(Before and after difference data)
*** Begin section ***
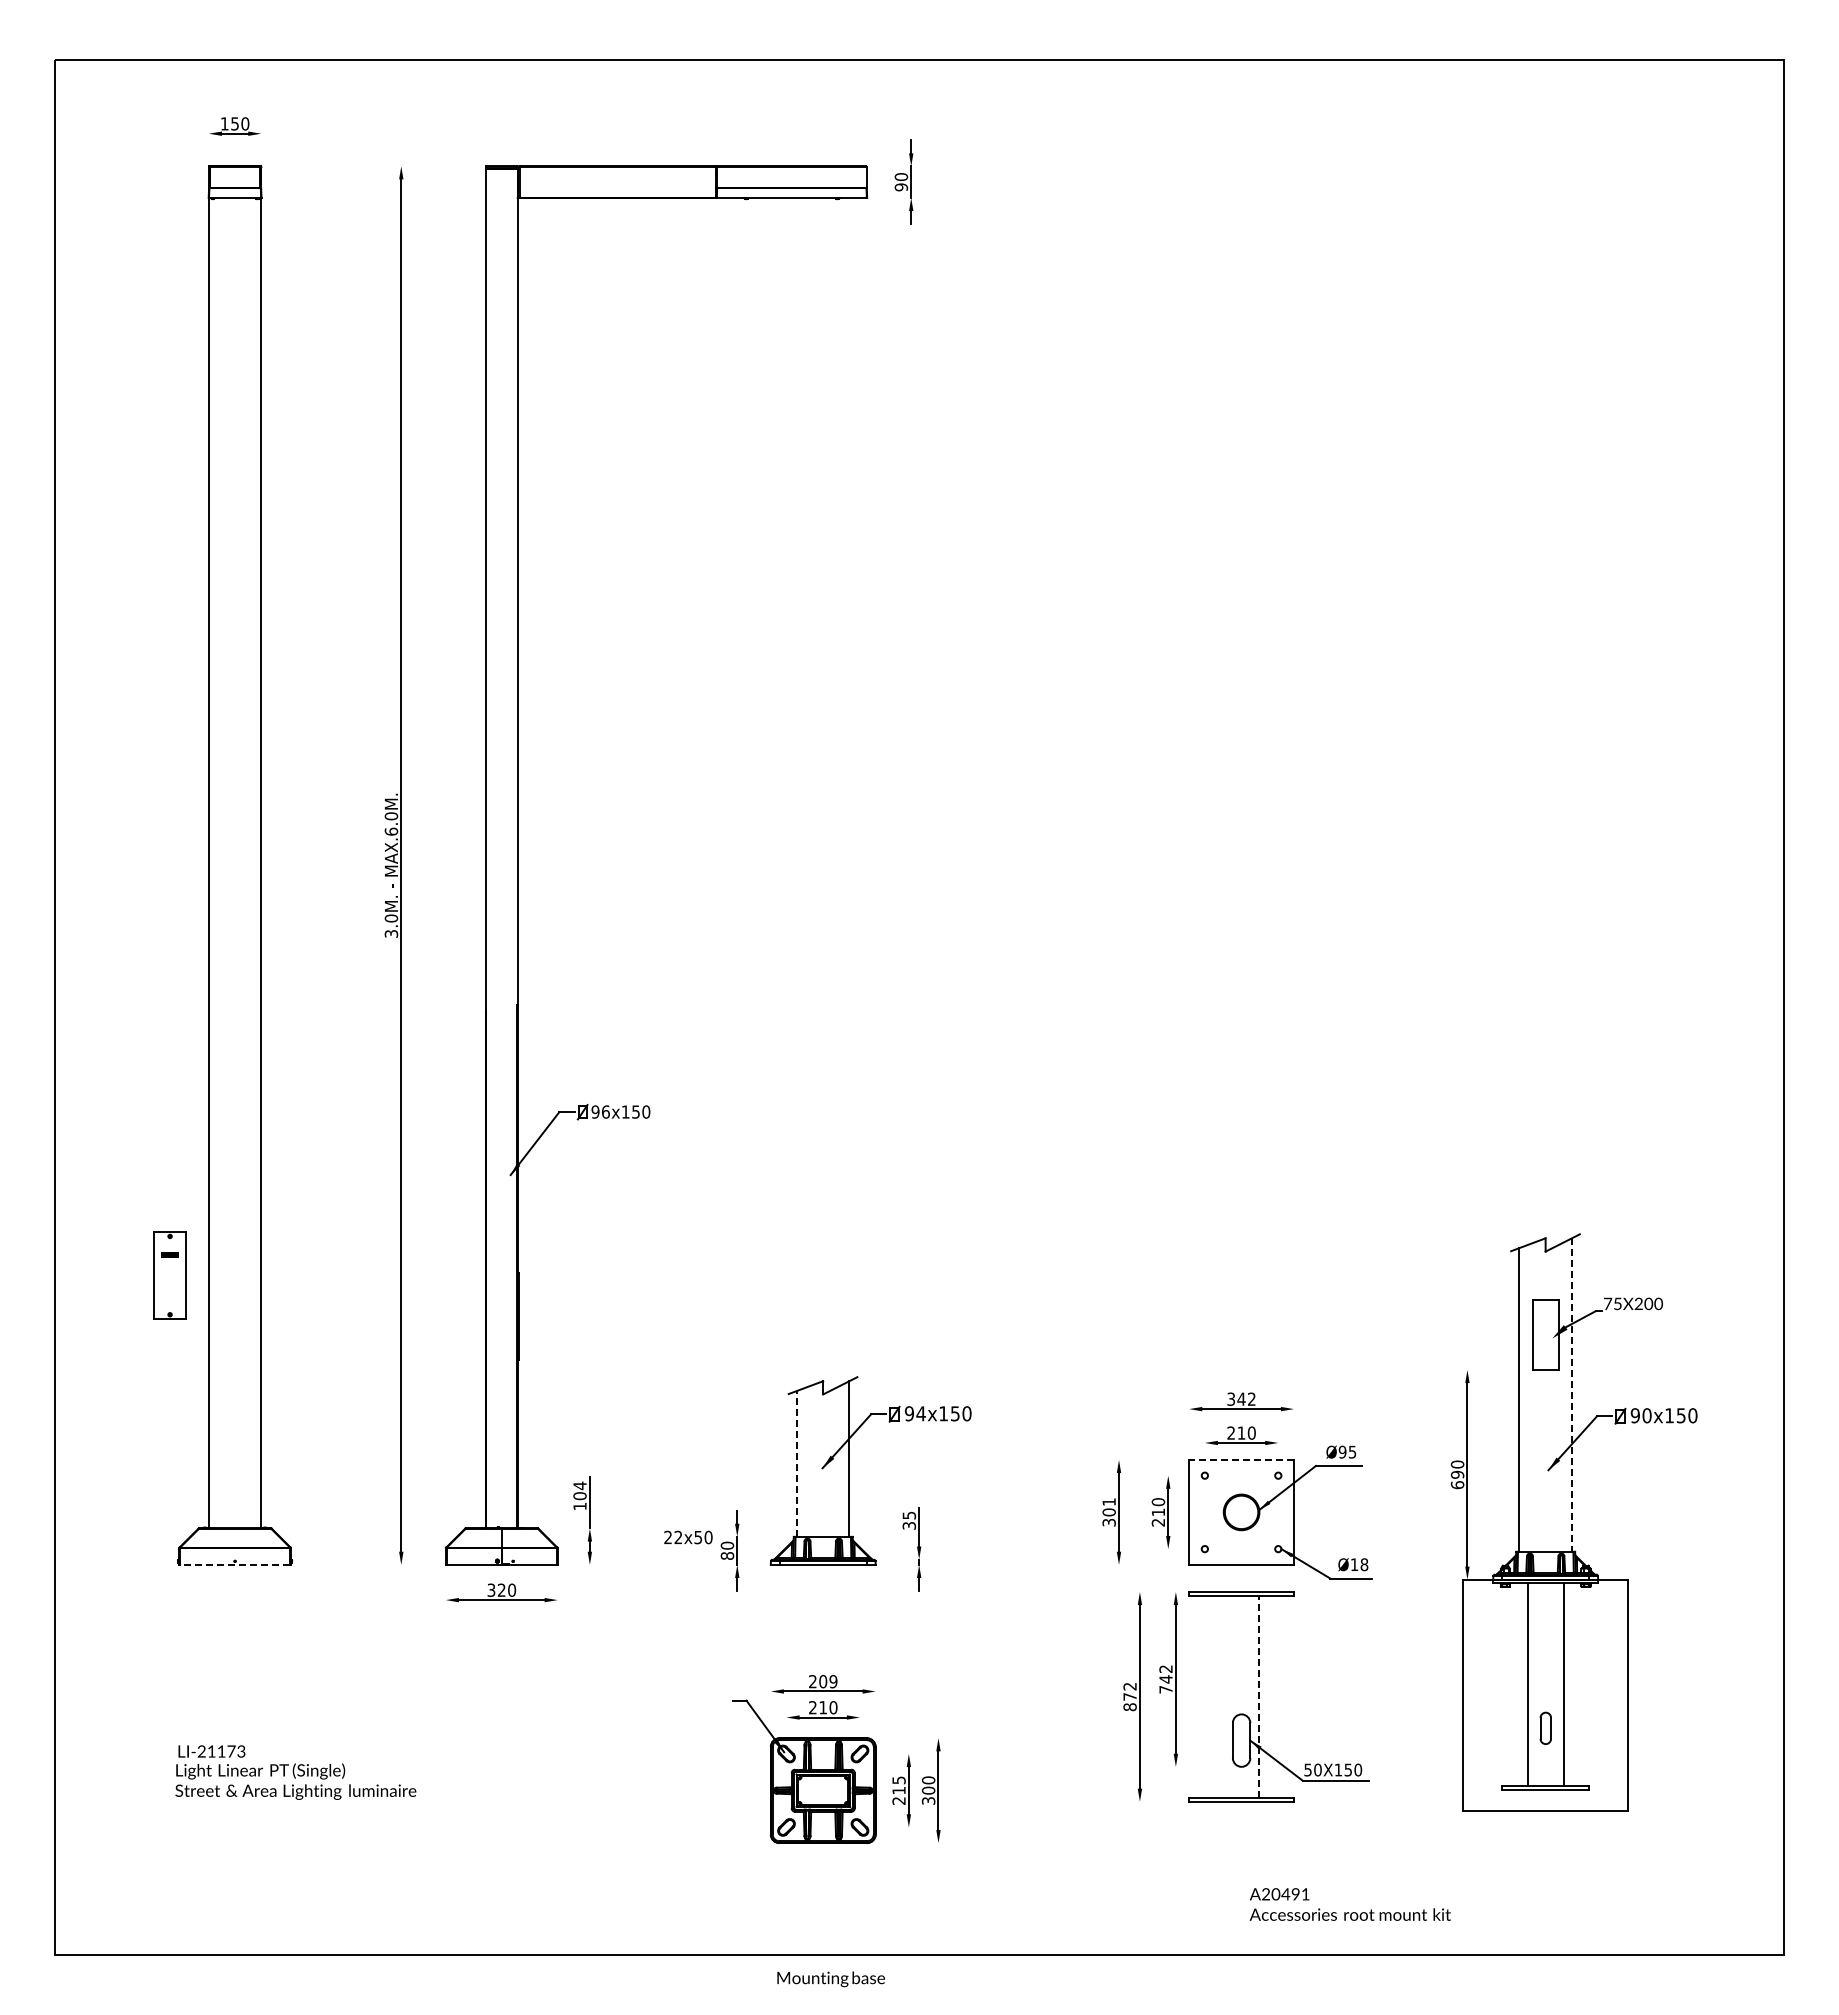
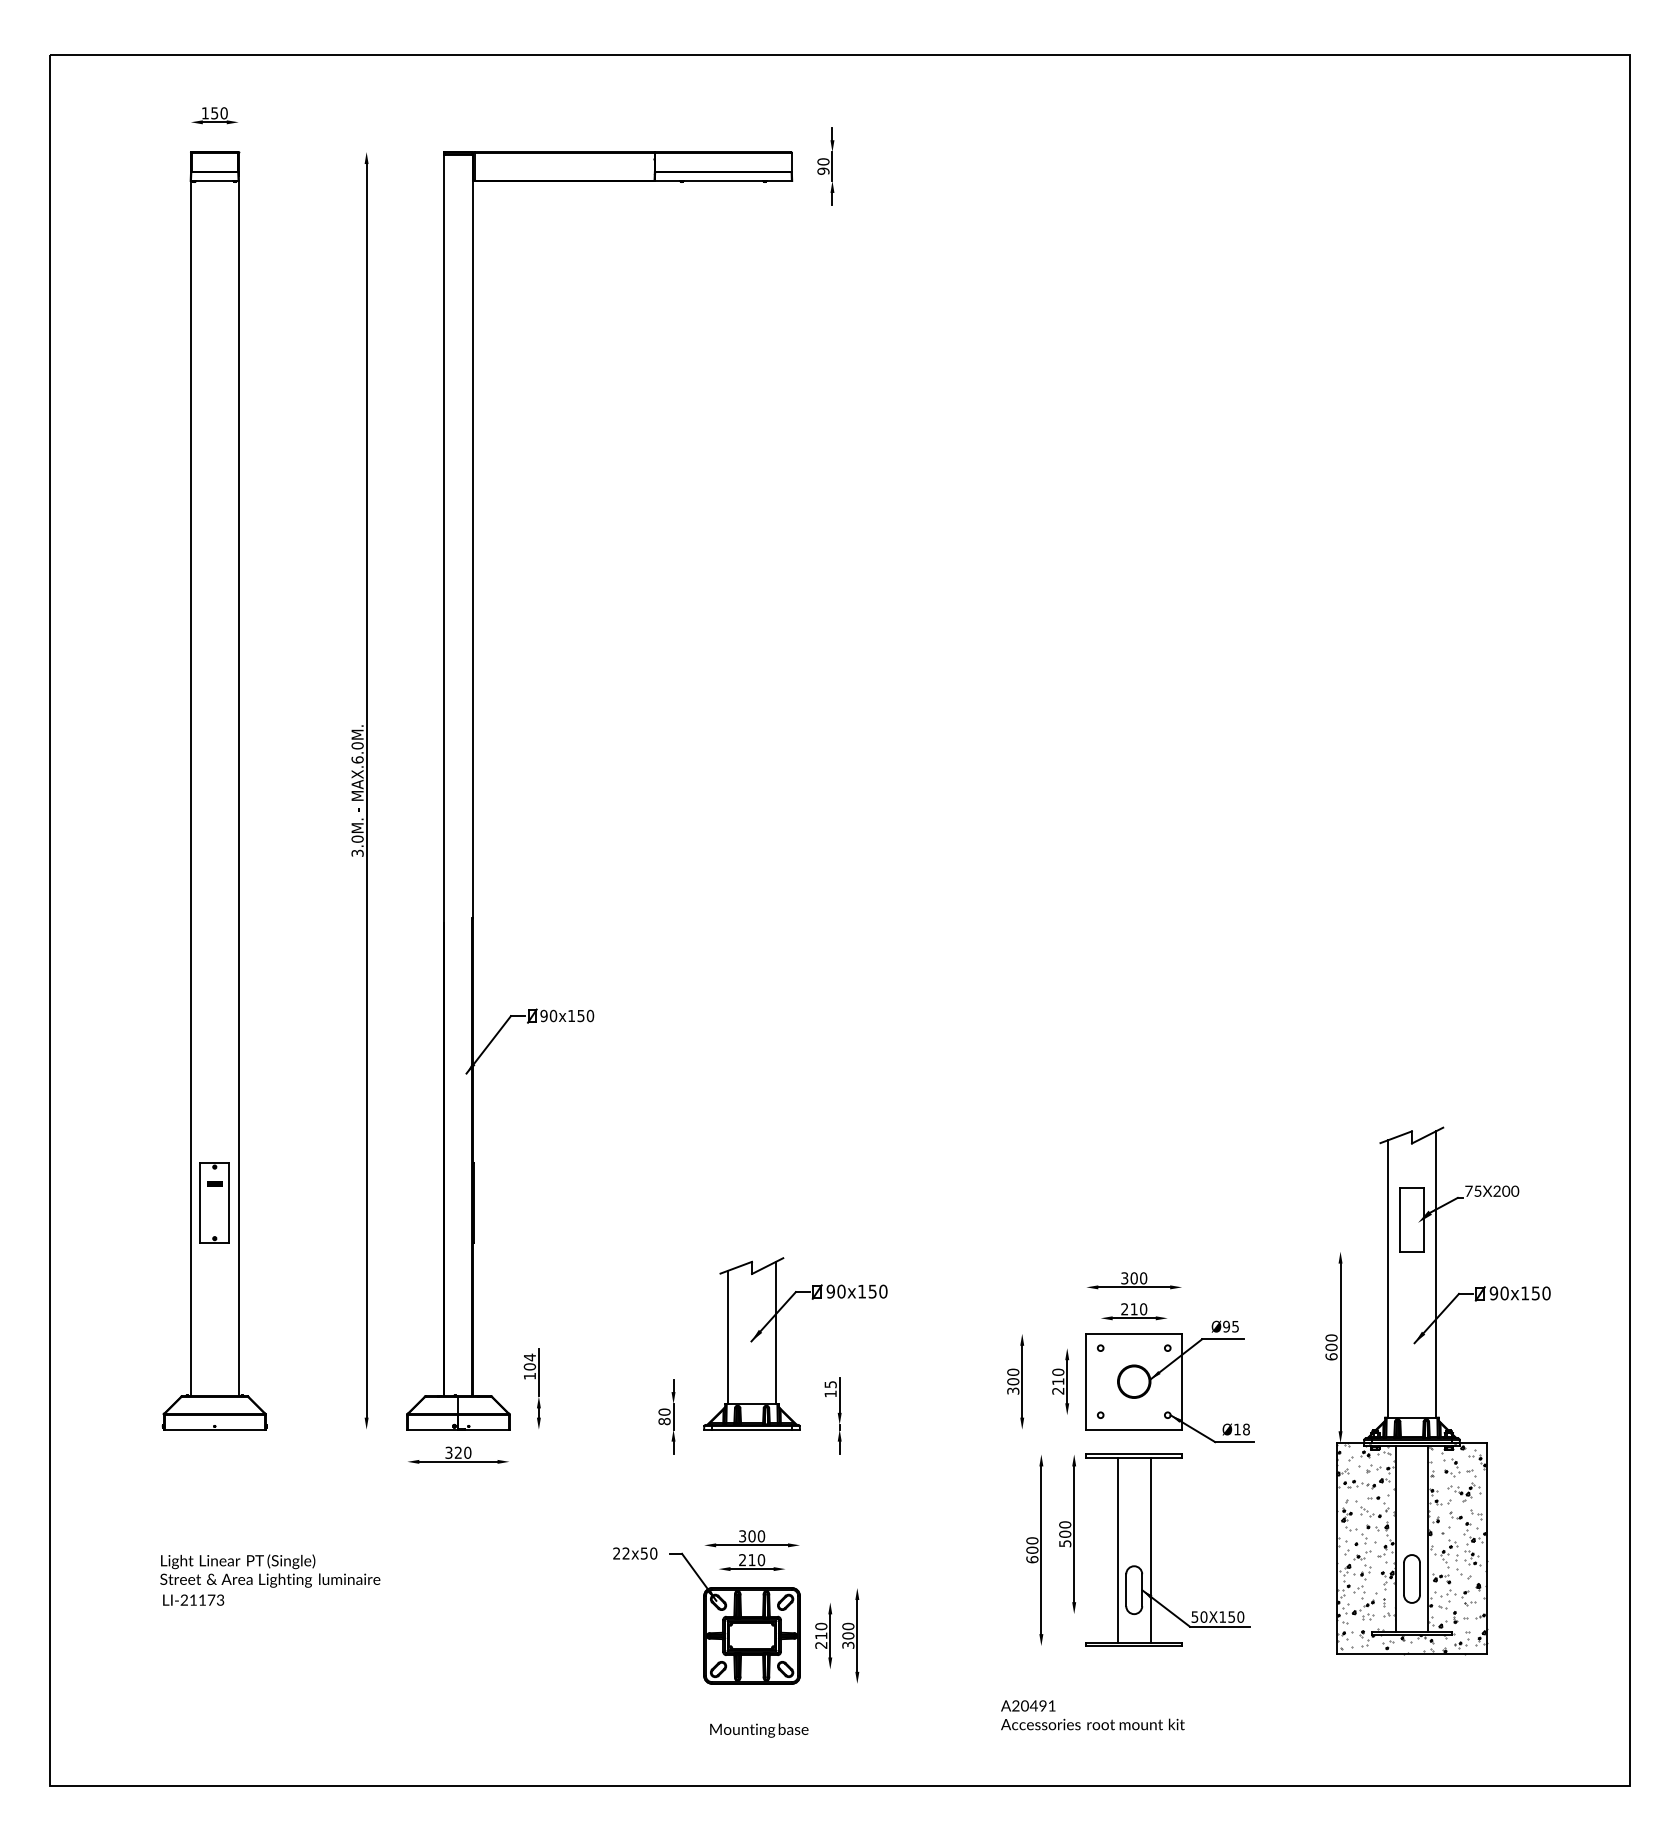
text: (605, 1111) -> (553, 1015), 96x150 -> 90x150
part: (169, 1275) -> (214, 1202), moved
line: (1571, 1395) -> (1435, 1274), dashed -> solid
text: (1246, 1398) -> (1138, 1277), 342 -> 300
text: (920, 1413) -> (840, 1291), 94x150 -> 90x150
line: (1241, 1459) -> (1134, 1333), dashed -> solid
line: (797, 1463) -> (728, 1337), dashed -> solid
text: (1457, 1474) -> (1331, 1347), 690 -> 600
text: (1108, 1502) -> (1012, 1372), 301 -> 300
text: (909, 1525) -> (830, 1393), 35 -> 15
text: (688, 1537) -> (635, 1553), moved
line: (234, 1564) -> (214, 1429), dashed -> solid
text: (1165, 1679) -> (1064, 1534), 742 -> 500
text: (823, 1681) -> (752, 1536), 209 -> 300
hatch: (1545, 1694) -> (1411, 1548), added
text: (1129, 1696) -> (1031, 1549), 872 -> 600
line: (1223, 1696) -> (1117, 1549), added
line: (1259, 1696) -> (1150, 1549), dashed -> solid
part: (1545, 1728) -> (1411, 1579), size x1.67
text: (898, 1780) -> (820, 1626), 215 -> 210
text: (295, 1781) -> (269, 1570), moved
text: (1349, 1904) -> (1092, 1715), moved
text: (830, 1979) -> (758, 1730), moved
*** End section ***
Work to be completed: Could you print the lines above, exactly as written, from the line containing "text: (920, 1413)" through the final one?

Reply to the exercise:
text: (920, 1413) -> (840, 1291), 94x150 -> 90x150
line: (1241, 1459) -> (1134, 1333), dashed -> solid
line: (797, 1463) -> (728, 1337), dashed -> solid
text: (1457, 1474) -> (1331, 1347), 690 -> 600
text: (1108, 1502) -> (1012, 1372), 301 -> 300
text: (909, 1525) -> (830, 1393), 35 -> 15
text: (688, 1537) -> (635, 1553), moved
line: (234, 1564) -> (214, 1429), dashed -> solid
text: (1165, 1679) -> (1064, 1534), 742 -> 500
text: (823, 1681) -> (752, 1536), 209 -> 300
hatch: (1545, 1694) -> (1411, 1548), added
text: (1129, 1696) -> (1031, 1549), 872 -> 600
line: (1223, 1696) -> (1117, 1549), added
line: (1259, 1696) -> (1150, 1549), dashed -> solid
part: (1545, 1728) -> (1411, 1579), size x1.67
text: (898, 1780) -> (820, 1626), 215 -> 210
text: (295, 1781) -> (269, 1570), moved
text: (1349, 1904) -> (1092, 1715), moved
text: (830, 1979) -> (758, 1730), moved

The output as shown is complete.